When students at the University of Minnesota exhaust their federal financial aid options, the Minnesota Office of Higher Education offers them the option of taking out SELF loans, which offer more favorable terms for students than private student loans. In order to provide a boost to the state economy, Minnesota could forgive the millions of dollars in outstanding SELF loan debt. This form of debt relief would help the most debt-burdened students in the state, since SELF loans are only available after federal loans have been maxed out.
The burden of student debt is strangling the economy. Not only do recent graduates have much less money to spend, but they feel trapped by debt. Rather than experiment and start an innovative business after college, indebted students feel that they have to enter the traditional workforce immediately. Students with significant debt take fewer risks, and innovation suffers.

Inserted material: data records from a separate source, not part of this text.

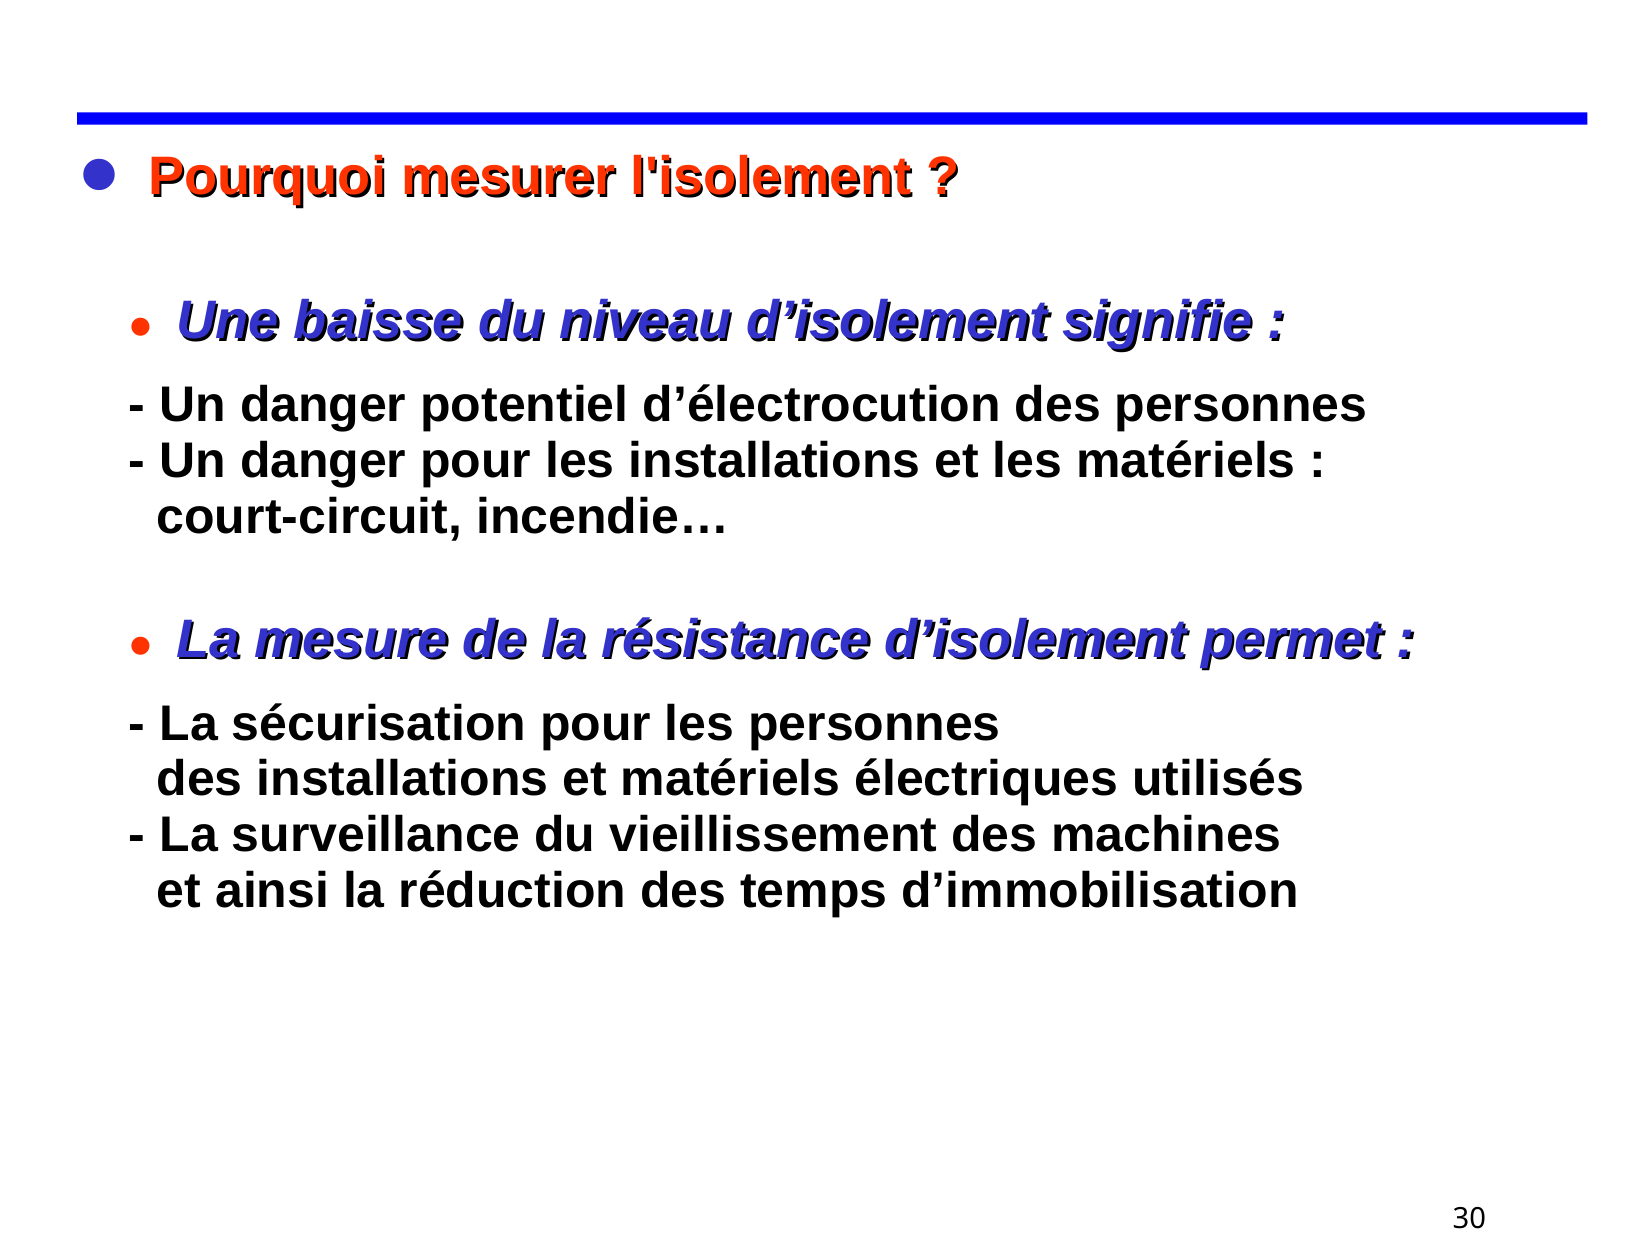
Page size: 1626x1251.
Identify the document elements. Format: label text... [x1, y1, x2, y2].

text_box  Pourquoi mesurer l'isolement ? [62, 137, 1113, 215]
text_box  Une baisse du niveau d’isolement signifie : - Un danger potentiel d’électrocution des personnes - Un danger pour les installations et les matériels : court-circuit, incendie…  La mesure de la résistance d’isolement permet : - La sécurisation pour les personnes des installations et matériels électriques utilisés - La surveillance du vieillissement des machines et ainsi la réduction des temps d’immobilisation [112, 277, 1603, 927]
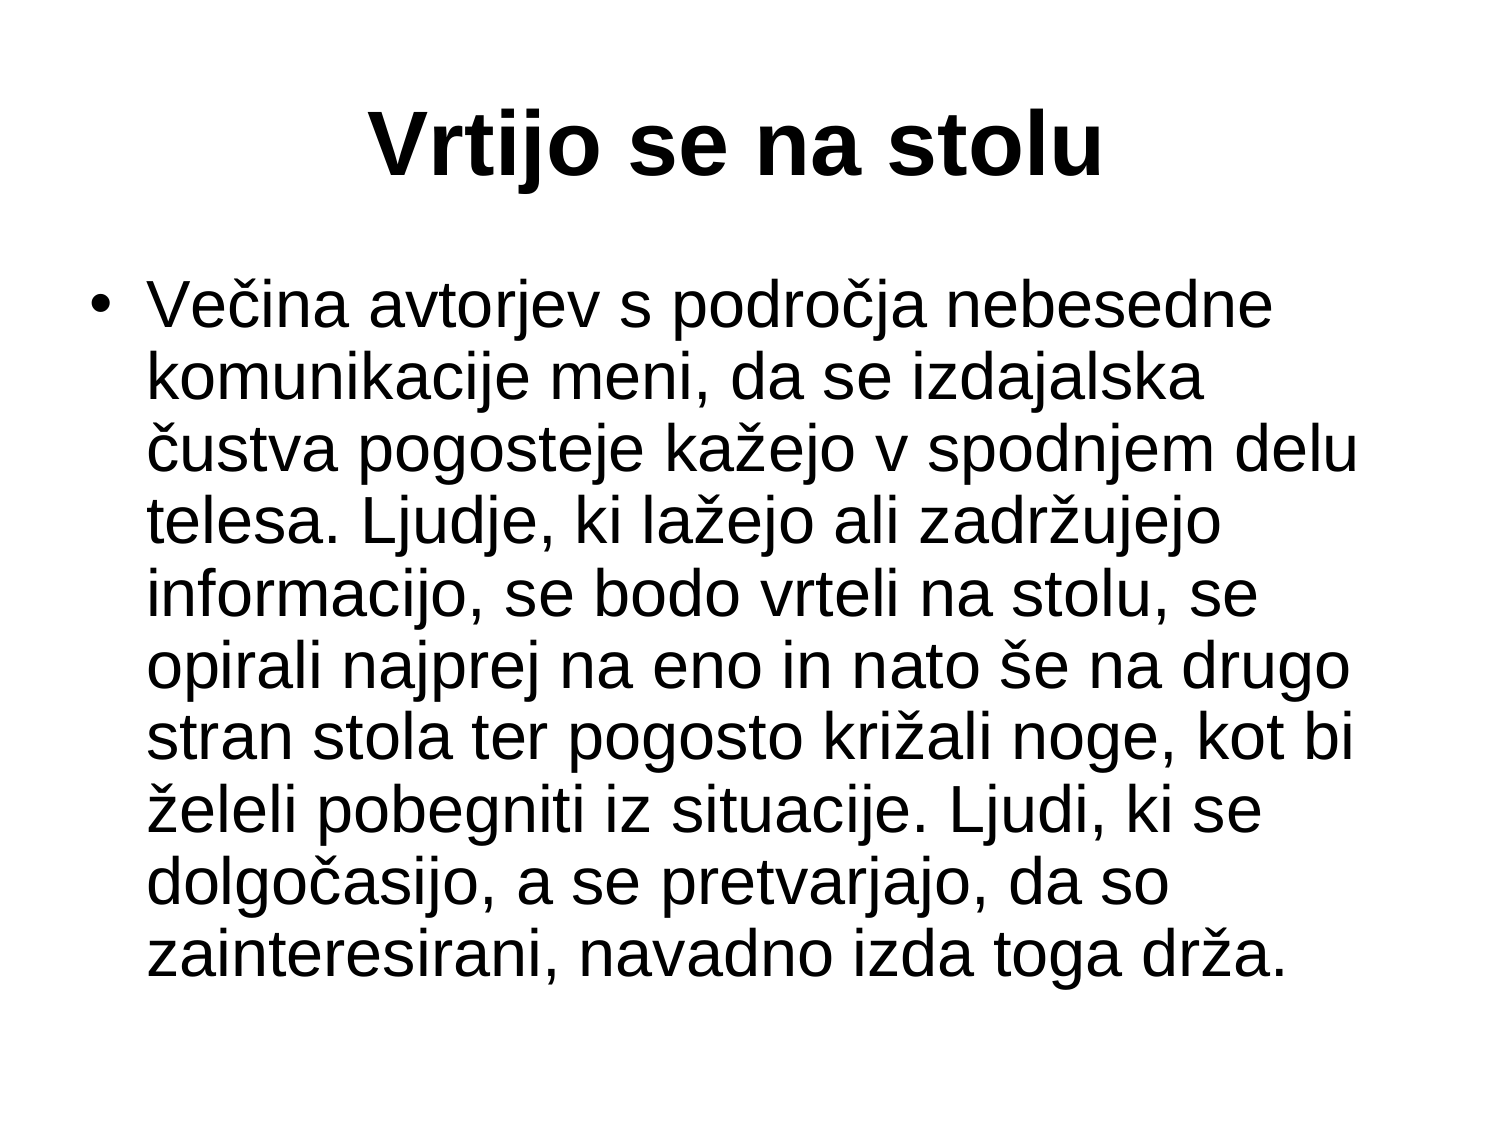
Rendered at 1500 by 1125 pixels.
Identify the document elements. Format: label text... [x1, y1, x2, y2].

title Vrtijo se na stolu [75, 45, 1426, 233]
list Večina avtorjev s področja nebesedne komunikacije meni, da se izdajalska čustva pogosteje kažejo v spodnjem delu telesa. Ljudje, ki lažejo ali zadržujejo informacijo, se bodo vrteli na stolu, se opirali najprej na eno in nato še na drugo stran stola ter pogosto križali noge, kot bi želeli pobegniti iz situacije. Ljudi, ki se dolgočasijo, a se pretvarjajo, da so zainteresirani, navadno izda toga drža. [75, 262, 1426, 1006]
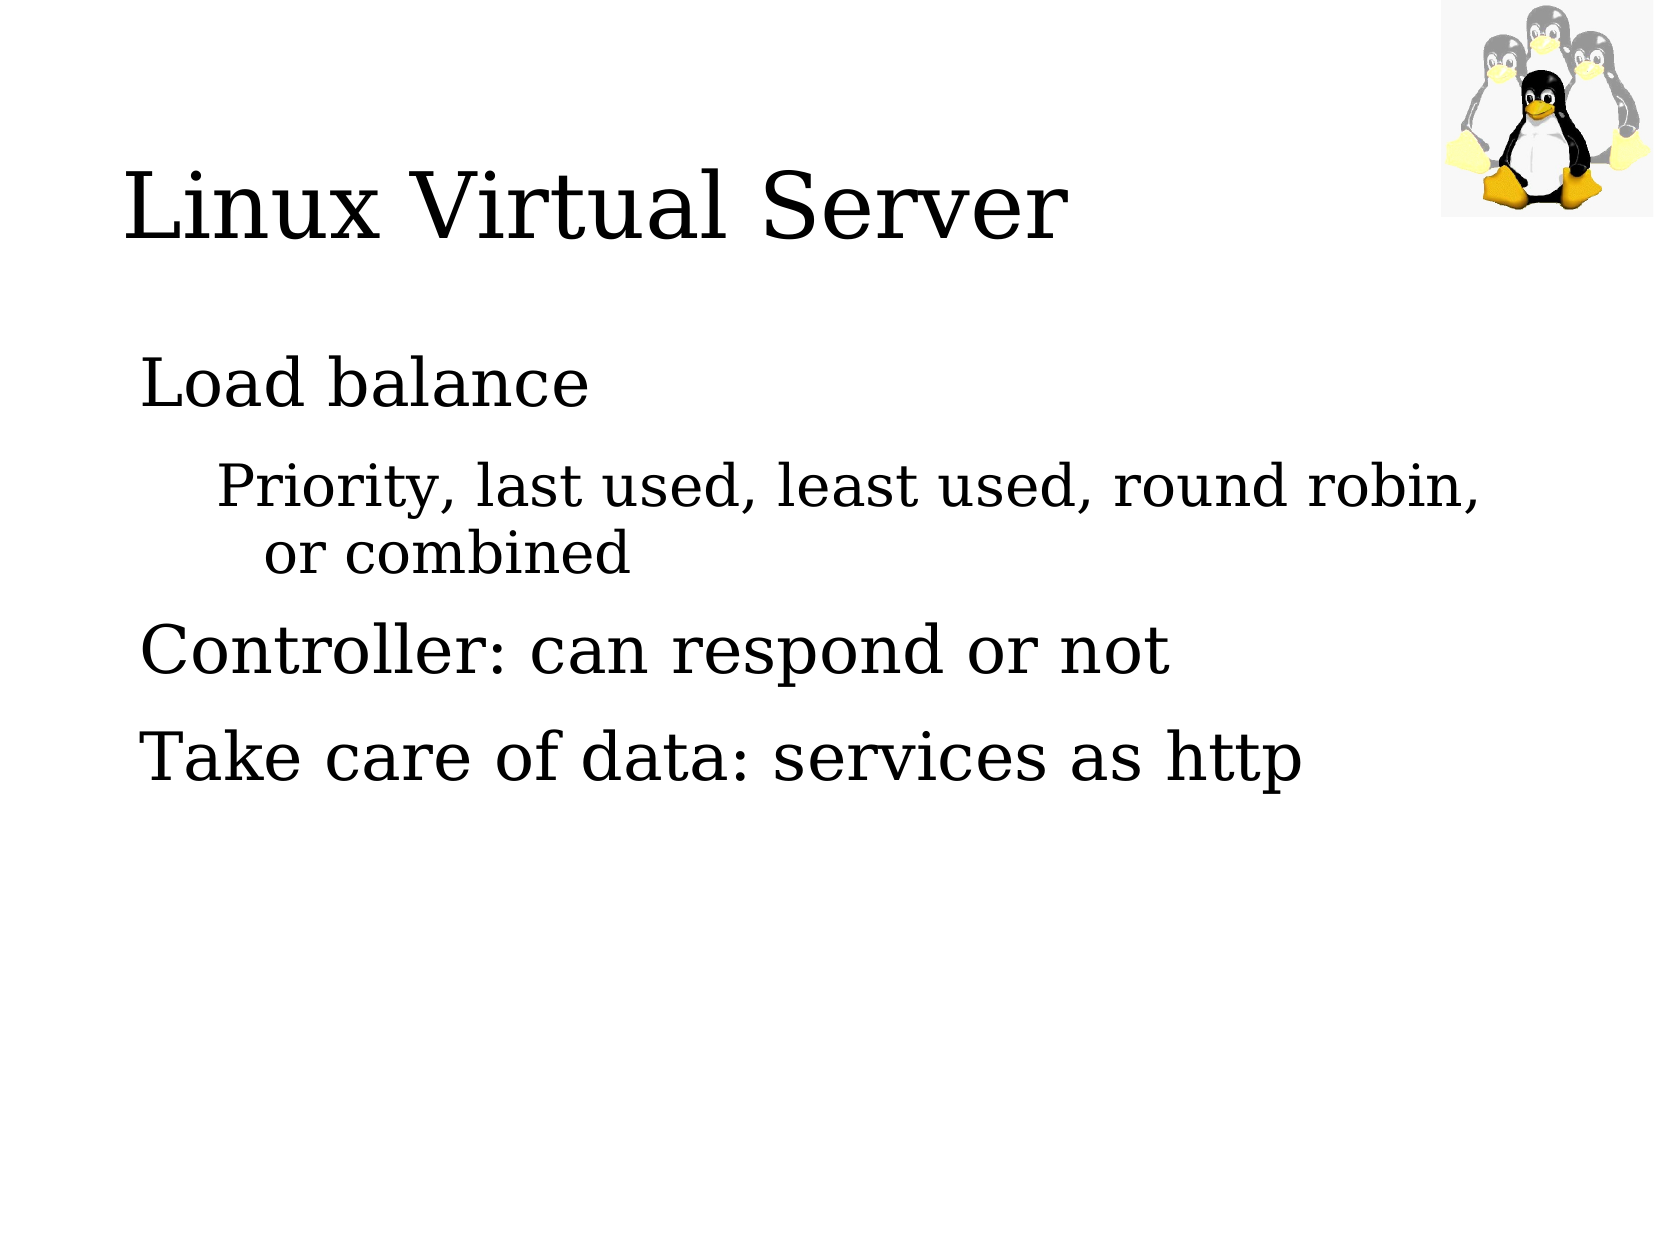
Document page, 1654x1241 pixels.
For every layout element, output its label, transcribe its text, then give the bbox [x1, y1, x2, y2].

Forgiving student debt on the state level will also free up money for recent graduates to pump into the state economy âÄî they are more likely to buy things like their own homes and cars in addition to increasing their monthly spending on things like groceries. This will boost demand in the economy and make more than just students better off.
Some other helpful things that could be done are making SELF loans able to be deferred after graduation in certain cases or able to be consolidated with federal loans. The state could also use SELF loan forgiveness as an incentive for students to join professions
Minnesota needs, the way the federal government does with teachers in low-income areas. Whatever the solution, there are many things that can be done at the state level to tackle the problem of student debt.